筆者もChatGPT Plusに登録していますので、DALL-E 3で遊び倒してみました。
どんな種類の画像を生成できる?
どのような画像を生成できるのか試すために、写真、イラスト、マンガ、テキスト、図解、地図、3DCGをテーマにしてそれぞれ画像を生成してもらいました。
写真
まずは、簡単な写真を生成できるのか試してみます。
日本の写真を書いて
プロンプトを与えると、DALL-E3は4枚の画像を出力してくれます。「写真」を指示しましたが、写真と言うより「イラストと写真の中間」のような印象です。
イラスト
では、イラストを描いて、と指定するとどのような画像が生成されるのでしょうか。
日本のイラストを描いて
イラストチックな画像が生成されました。イラストには強いのかもしれません。
マンガ
漫画は生成できるのでしょうか。
日本の漫画を描いて
「イラスト」と「マンガ」には、大きな違いは見られませんでした。4コマ漫画のようなものを想像していたので、少し残念です。
そこで、もう少し詳細にプロンプトを与えてみることにしました。
以下のような流れの、4コマ漫画を描いて。
1:パンを加えた少女が走っている
2:少女が交差点で少年とぶつかる
3:少年は怪訝な表情で少女をにらめつけて去っていく
4:学校につくと、その少年が転校生としてクラスで紹介されていた
プロンプトを詳細に与えると、しっかりとした4コマ漫画が生成されました(1枚の画像として生成されます)。特に白黒を指示していないのに、ちゃんと白黒画像で出力してくれますし、登場人物の容姿にも一貫性があります。
一方で、意図しない状況のコマも見受けられます。
- パンを加えた少女が走っていない
- 少年とぶつかってもいないし、少年は怪訝な表情をしていない
- 学校についてもいない
- 転校生であることは描写されていない
プロンプトにもっと工夫を加えて、詳細な描写を加えれば、より正確に表現してくれるのかもしれません。
テキスト・図解
日本語文字の入った画像を生成できるのか試してみました。
日本を表現するテキストの画像を生成して
日本語で意味のある文章は生成されませんでした。4枚目の画像は、画像中に文字らしきものは見えますが、文章の意味を成していません。日本語テキスト入りの画像を生成することは難しいようです。
一方で、英語プロンプトでLSI(Large Scale Integration)とディスクリート半導体を説明する画像を生成させると、意味のある英語での説明がなされた画像が生成されました。
日本語の文字入りの画像生成は難しいですが、英語であれば「それっぽい」図解画像をつくることはできるようです。
地図
地図はどうでしょうか。日本地図を描いてもらいます。
日本の地図を描いて
日本列島は「それっぽい」形をしてます。2枚目は都道府県まで描いていますね。都道府県の細部は適当(東京がない、北海道が分裂、和歌山が異常にデカいなど)ですが、「それっぽい」画像を生成するには十分なようです。

◆ 演習の構成 ◆
• A. DALL-E 3を試した文章によると、プロンプトを与えるとDALL-E 3は何枚の画像を出力するか。
• B. DALL-E 3を試した文章の続きを、最後の文の後から書け。
この後に並ぶ行は、DALL-E 3を試した文章とは別の出典から取ったものである。

◆ 元データ ◆
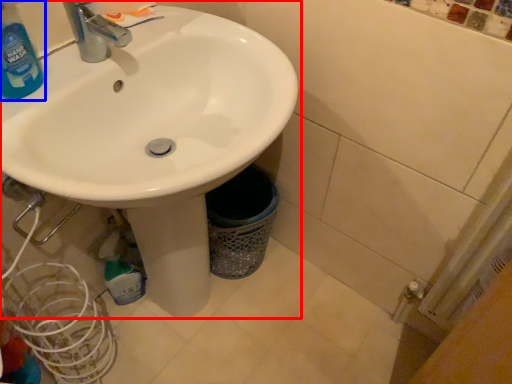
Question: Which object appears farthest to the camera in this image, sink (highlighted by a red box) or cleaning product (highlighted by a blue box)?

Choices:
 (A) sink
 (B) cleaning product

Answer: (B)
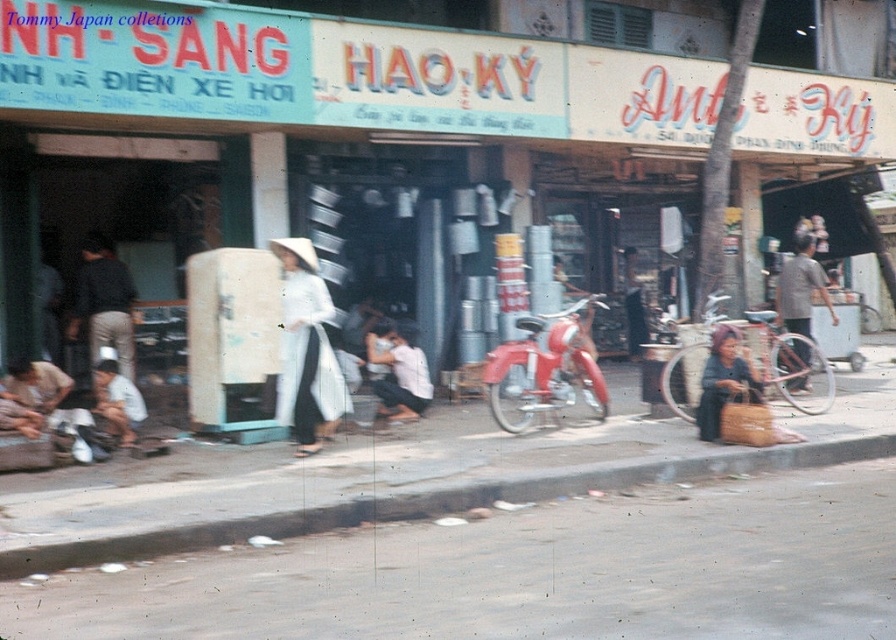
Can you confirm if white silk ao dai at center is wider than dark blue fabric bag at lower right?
---
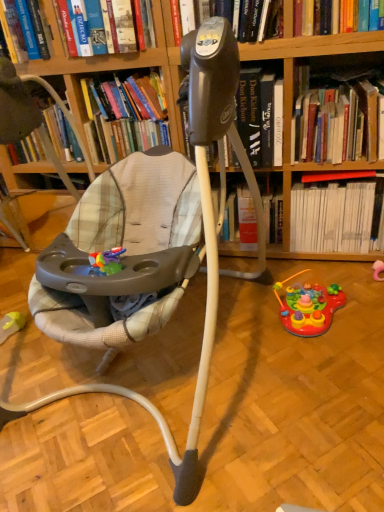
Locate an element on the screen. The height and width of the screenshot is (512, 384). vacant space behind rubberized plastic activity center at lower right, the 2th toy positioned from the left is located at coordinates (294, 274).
---
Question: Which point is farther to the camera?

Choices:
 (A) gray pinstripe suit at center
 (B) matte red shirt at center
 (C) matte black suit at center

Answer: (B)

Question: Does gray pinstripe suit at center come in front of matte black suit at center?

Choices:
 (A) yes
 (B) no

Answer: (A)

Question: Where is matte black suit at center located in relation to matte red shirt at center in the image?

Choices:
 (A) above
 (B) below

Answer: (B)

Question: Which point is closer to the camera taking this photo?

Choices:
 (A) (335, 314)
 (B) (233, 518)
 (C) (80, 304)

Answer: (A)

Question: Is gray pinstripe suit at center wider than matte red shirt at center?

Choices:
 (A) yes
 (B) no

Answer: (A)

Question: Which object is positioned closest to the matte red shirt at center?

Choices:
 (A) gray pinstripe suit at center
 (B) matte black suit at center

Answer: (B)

◆ 課題別の解答 ◆
• A. 4枚。

• B.
経路図まで表現できるのであれば素晴らしいと思い、以下のようなプロンプトを試してみました。
東京から大阪までの新幹線のルートを地図で描いて
東京-大阪間が東海道を通る意識はあるようですが、東京と大阪の位置を認識できていないようで、説明に使えるような地図は得られませんでした。画像が意味を成すようにするには、もう少し詳しくプロンプトを書いてやる必要があるみたいですね。
3D-CG
3D-CGは生成できるのでしょうか。
日本を表現する3DのCGを描いて
コンピュータグラフィックスのようなものを出力してくれました。期待していたほど3DCGっぽい画像ではなく、イラストと融合された雰囲気です。
イラストのデザインをどこまで制御できるか
イラストを、どこまで自分の意図したように生成できるかも試してみました。イラストも、その描画方法や色の組み合わせ、描画されるモノまで詳細に再現できるのでしょうか。
アイソメトリックイラストを描いてもらう
日本をテーマにしたアイソメトリックイラストを描いて
「アイソメトリックイラスト」(等角投影法で描いたイラスト)という指定をして生成してもらいました。ちゃんと指示通りのイラストになっています。
フラットデザインにしてみる
日本をテーマにしたアイソメトリックイラスト
フラットデザインで描いて
フラットかつアイソメトリックの画像も生成されています。流行りのイラストのタイプがわかっていれば、どのようなイラストにしたいのかを指示するだけで、今風の画像が生成できそうです。
東京タワーを置いてみる
せっかくなので、東京を意識して「東京タワー」を画像に含めるようにしてもらいます。
日本をテーマにしたアイソメトリックイラスト
フラットデザインで描いて
中心に東京タワーを描いて。
ちゃんと東京タワーが中心に設置されたイラストが生成されました。東京タワーの形状もとてもリアルです。プロンプトが複雑になるほど、生成される4枚の画像のバラツキも少なくなっています。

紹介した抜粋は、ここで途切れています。